Instructions for the task:
For the records below, output every line from the one holding "HUMAN ANTI INFLIXIMAB (HCA216)" through the final line, unaltered, and no other lines.

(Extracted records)
###

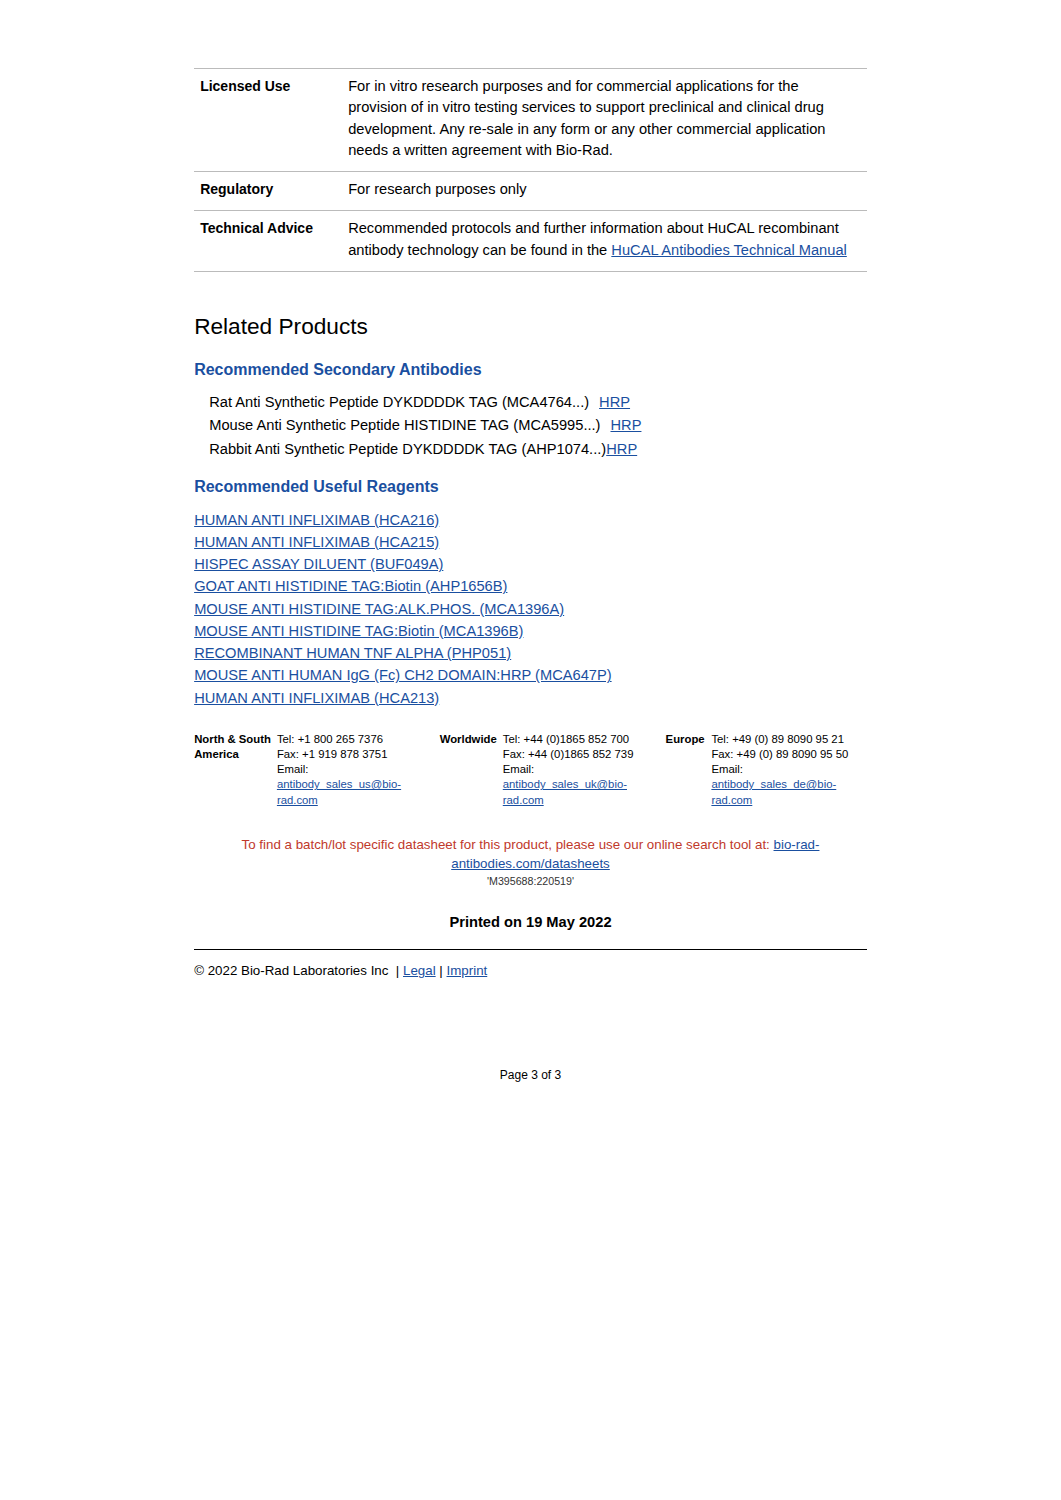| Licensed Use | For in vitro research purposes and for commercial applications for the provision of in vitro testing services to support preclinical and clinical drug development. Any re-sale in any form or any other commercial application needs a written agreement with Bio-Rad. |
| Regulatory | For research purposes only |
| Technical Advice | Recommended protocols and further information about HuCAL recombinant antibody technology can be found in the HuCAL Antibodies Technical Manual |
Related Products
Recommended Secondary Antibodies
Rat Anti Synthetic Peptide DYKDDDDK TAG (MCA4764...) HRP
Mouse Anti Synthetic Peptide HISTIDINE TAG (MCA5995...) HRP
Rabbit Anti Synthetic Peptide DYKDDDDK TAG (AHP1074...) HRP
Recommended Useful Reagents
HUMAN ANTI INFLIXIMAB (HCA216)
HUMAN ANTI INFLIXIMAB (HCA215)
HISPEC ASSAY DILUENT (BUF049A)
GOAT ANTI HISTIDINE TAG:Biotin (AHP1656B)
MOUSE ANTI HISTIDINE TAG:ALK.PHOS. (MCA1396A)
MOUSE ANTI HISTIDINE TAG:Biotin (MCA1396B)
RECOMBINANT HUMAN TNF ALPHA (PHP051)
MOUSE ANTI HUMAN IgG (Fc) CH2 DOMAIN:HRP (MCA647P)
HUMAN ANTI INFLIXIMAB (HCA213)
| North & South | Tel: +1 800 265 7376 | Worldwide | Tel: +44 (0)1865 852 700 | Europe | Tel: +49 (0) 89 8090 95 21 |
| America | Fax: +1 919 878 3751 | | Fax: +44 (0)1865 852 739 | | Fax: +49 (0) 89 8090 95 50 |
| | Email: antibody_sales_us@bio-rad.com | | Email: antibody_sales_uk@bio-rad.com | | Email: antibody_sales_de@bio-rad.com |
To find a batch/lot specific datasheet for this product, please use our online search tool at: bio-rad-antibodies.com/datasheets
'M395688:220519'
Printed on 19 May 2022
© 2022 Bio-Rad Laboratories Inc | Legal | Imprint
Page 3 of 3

###

Response to this task:
HUMAN ANTI INFLIXIMAB (HCA216)
HUMAN ANTI INFLIXIMAB (HCA215)
HISPEC ASSAY DILUENT (BUF049A)
GOAT ANTI HISTIDINE TAG:Biotin (AHP1656B)
MOUSE ANTI HISTIDINE TAG:ALK.PHOS. (MCA1396A)
MOUSE ANTI HISTIDINE TAG:Biotin (MCA1396B)
RECOMBINANT HUMAN TNF ALPHA (PHP051)
MOUSE ANTI HUMAN IgG (Fc) CH2 DOMAIN:HRP (MCA647P)
HUMAN ANTI INFLIXIMAB (HCA213)
| North & South | Tel: +1 800 265 7376 | Worldwide | Tel: +44 (0)1865 852 700 | Europe | Tel: +49 (0) 89 8090 95 21 |
| America | Fax: +1 919 878 3751 | | Fax: +44 (0)1865 852 739 | | Fax: +49 (0) 89 8090 95 50 |
| | Email: antibody_sales_us@bio-rad.com | | Email: antibody_sales_uk@bio-rad.com | | Email: antibody_sales_de@bio-rad.com |
To find a batch/lot specific datasheet for this product, please use our online search tool at: bio-rad-antibodies.com/datasheets
'M395688:220519'
Printed on 19 May 2022
© 2022 Bio-Rad Laboratories Inc | Legal | Imprint
Page 3 of 3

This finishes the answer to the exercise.